Thursday, December 22, 2011
Not Your Usual Christmas Greeting
Let me be frank, this has been a rough year for me, starting with last December. The last 12 months have been fraught with annoying physical ailments, some of which were serious scares, but which, much to my relief, turned out to be of a more minor nature. In February, I had my first bad fall, something all people worry about as they get older. It was my body letting me know it needs better care as it ages.
I know many folks have had a much worse year than I have, and I don’t want to sound like a whine-ass. I’m just saying last year can leave any time now, the sooner , the better.
This last year the IRS and I had a battle royal. They seem to think I make a lot more income than I do and for months they bullied and beleaguered me, even though I was cooperating fully. Finally, I was able to get help from the good folks from Taxpayers Advocate. I won’t go into details, but the IRS seemed determined to either see me living on the street or on a slab in the morgue. We settled for somewhere in between. (When I start screaming and swearing about corporate greed and financial injustice supported by our government, trust me, I mean it!) It took nearly 8 months for me and the IRS to come to an agreement. 8 freaking months of government incompetence and bullying.
As many of you who follow this blog have caught on, I suffer from depression from time to time. Sometimes it’s mild, sometimes it’s severe, but it’s never continuous. It’s more like spots of red wine on a white table cloth.
For the most part, I’m a pretty happy and stable person, and very productive. But for about 5 months in 2011, my depression was so severe, I couldn’t write, could barely work, barely could get out of bed. So severe, I thought seriously about finding a slab on which to rest my head. I was crying all the time – at work, at home, at my computer. I even had to take some time off work because of it. My close friends were horrified by how deep I’d plunged. Much of this long bout was predicated on my IRS problems and the feeling that I was being torn apart by hungry pit bulls. When you see no resolution to a severe problem, depression raises its head like a poked vicious dog.

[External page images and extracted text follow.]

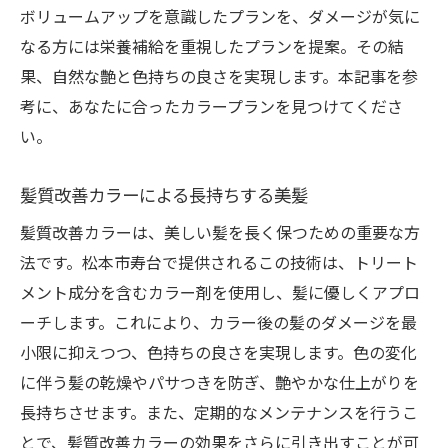
ボリュームアップを意識したプランを、ダメージが気に
なる方には栄養補給を重視したプランを提案。その結
果、自然な艶と色持ちの良さを実現します。本記事を参
考に、あなたに合ったカラープランを見つけてくださ
い。
髪質改善カラーによる長持ちする美髪
髪質改善カラーは、美しい髪を長く保つための重要な方
法です。松本市寿台で提供されるこの技術は、トリート
メント成分を含むカラー剤を使用し、髪に優しくアプロ
ーチします。これにより、カラー後の髪のダメージを最
小限に抑えつつ、色持ちの良さを実現します。色の変化
に伴う髪の乾燥やパサつきを防ぎ、艶やかな仕上がりを
長持ちさせます。また、定期的なメンテナンスを行うこ
とで、髪質改善カラーの効果をさらに引き出すことが可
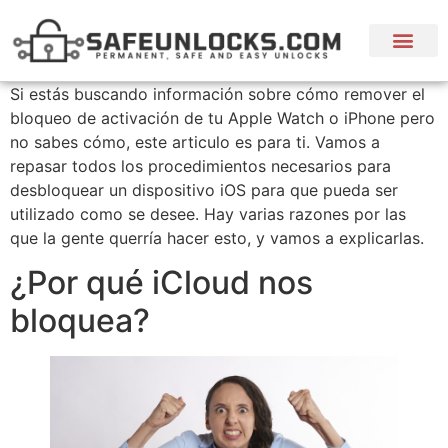
🛒 Servicios
💬 Idiomas
Si estás buscando información sobre cómo remover el
bloqueo de activación de tu Apple Watch o iPhone pero
no sabes cómo, este articulo es para ti. Vamos a
repasar todos los procedimientos necesarios para
desbloquear un dispositivo iOS para que pueda ser
utilizado como se desee. Hay varias razones por las
que la gente querría hacer esto, y vamos a explicarlas.
¿Por qué iCloud nos
bloquea?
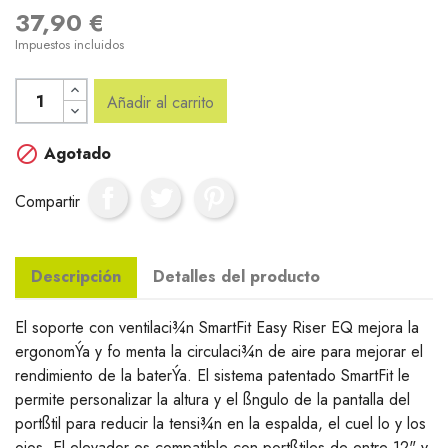
37,90 €
Impuestos incluidos
Añadir al carrito

Agotado
Compartir
Descripción
Detalles del producto
El soporte con ventilaci¾n SmartFit Easy Riser EQ mejora la
ergonomÝa y fo menta la circulaci¾n de aire para mejorar el
rendimiento de la baterÝa. El sistema patentado SmartFit le
permite personalizar la altura y el ßngulo de la pantalla del
portßtil para reducir la tensi¾n en la espalda, el cuel lo y los
ojos. El elevador es compatible con portßtiles de entre 12" y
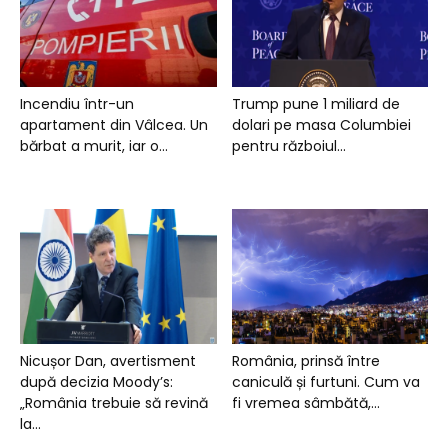
Incendiu într-un
Trump pune 1 miliard de
apartament din Vâlcea. Un
dolari pe masa Columbiei
bărbat a murit, iar o...
pentru războiul...
Nicușor Dan, avertisment
România, prinsă între
după decizia Moody’s:
caniculă și furtuni. Cum va
„România trebuie să revină
fi vremea sâmbătă,...
la...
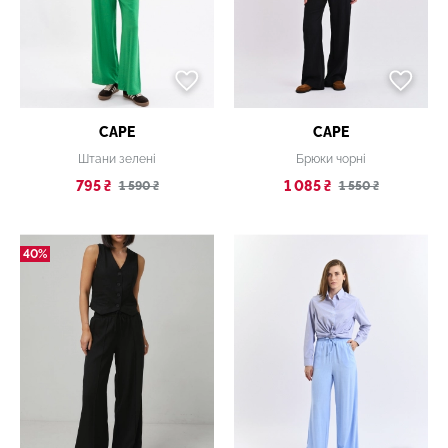
CAPE
CAPE
Штани зелені
Брюки чорні
795 ₴
1 085 ₴
1 590 ₴
1 550 ₴
40%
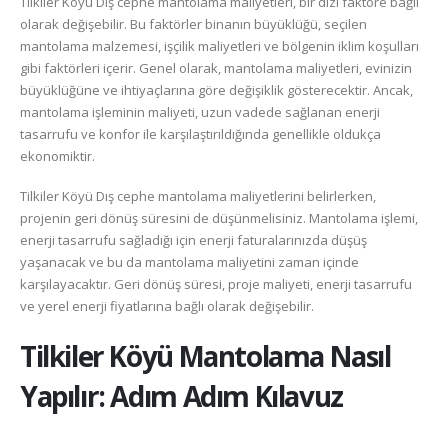
Tilkiler Köyü Dış cephe mantolama maliyetleri, bir dizi faktöre bağlı
olarak değişebilir. Bu faktörler binanın büyüklüğü, seçilen
mantolama malzemesi, işçilik maliyetleri ve bölgenin iklim koşulları
gibi faktörleri içerir. Genel olarak, mantolama maliyetleri, evinizin
büyüklüğüne ve ihtiyaçlarına göre değişiklik gösterecektir. Ancak,
mantolama işleminin maliyeti, uzun vadede sağlanan enerji
tasarrufu ve konfor ile karşılaştırıldığında genellikle oldukça
ekonomiktir.
Tilkiler Köyü Dış cephe mantolama maliyetlerini belirlerken,
projenin geri dönüş süresini de düşünmelisiniz. Mantolama işlemi,
enerji tasarrufu sağladığı için enerji faturalarınızda düşüş
yaşanacak ve bu da mantolama maliyetini zaman içinde
karşılayacaktır. Geri dönüş süresi, proje maliyeti, enerji tasarrufu
ve yerel enerji fiyatlarına bağlı olarak değişebilir.
Tilkiler Köyü
Mantolama Nasıl
Yapılır: Adım Adım Kılavuz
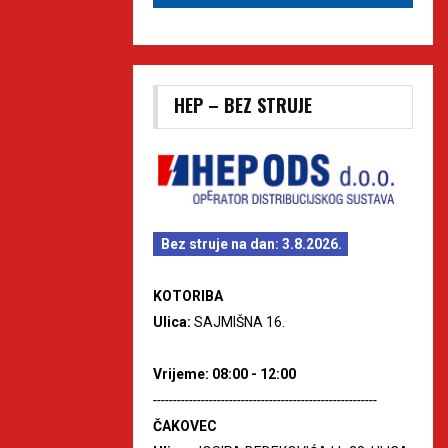
HEP – BEZ STRUJE
Bez struje na dan: 3.8.2026.
KOTORIBA
Ulica:
SAJMIŠNA 16.
Vrijeme: 08:00 - 12:00
--------------------------------------------------------
ČAKOVEC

I love Christmas! It’s a time when I come out of myself and celebrate and connect with others. The holidays and the promise of a New Year always bring me out of my doldrums. But statistics tell us that the holidays are the most serious time for depression for most people. That there are more suicides this time of year than at other times. Add to that the current financial climate, unemployment, and increase in alcohol consumption, and it becomes a ticking bomb big enough to take out half a city.
If you suffer from depression, know you are not alone. Get the help you need and keep fighting the good fight. Take it from me, there is always light at the end of the tunnel, even if you're wearing a blindfold.
Now if you’ll excuse me, I’m going to gleefully jump into my 60th year! Yeee Haaa!
Wishing all of you a Merry Christmas, Happy Holidays, and a Healthy and Bright New Year!!